WHAT THE TASK ASKS:
Without the pictures, repeat all of the data exactly as it appears below.

STUDY MATERIAL:
= Beginning of Section =

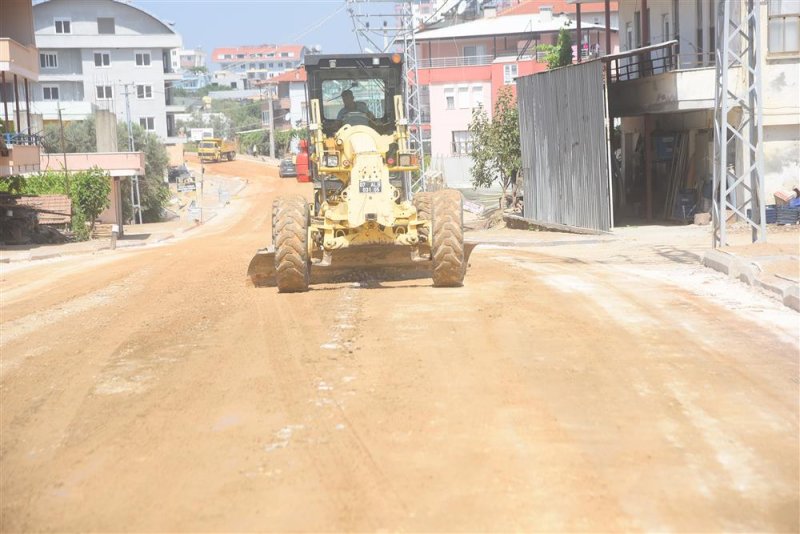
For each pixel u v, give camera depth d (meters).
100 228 47.75
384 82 14.47
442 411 6.97
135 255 26.44
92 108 79.00
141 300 13.71
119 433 6.77
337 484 5.58
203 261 21.03
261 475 5.77
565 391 7.47
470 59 73.12
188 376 8.34
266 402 7.34
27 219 36.66
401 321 10.46
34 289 16.59
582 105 27.16
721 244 16.55
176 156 92.81
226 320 11.14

= End of Section =

WRITTEN SOLUTION:
For each pixel u v, give camera depth d (meters).
100 228 47.75
384 82 14.47
442 411 6.97
135 255 26.44
92 108 79.00
141 300 13.71
119 433 6.77
337 484 5.58
203 261 21.03
261 475 5.77
565 391 7.47
470 59 73.12
188 376 8.34
266 402 7.34
27 219 36.66
401 321 10.46
34 289 16.59
582 105 27.16
721 244 16.55
176 156 92.81
226 320 11.14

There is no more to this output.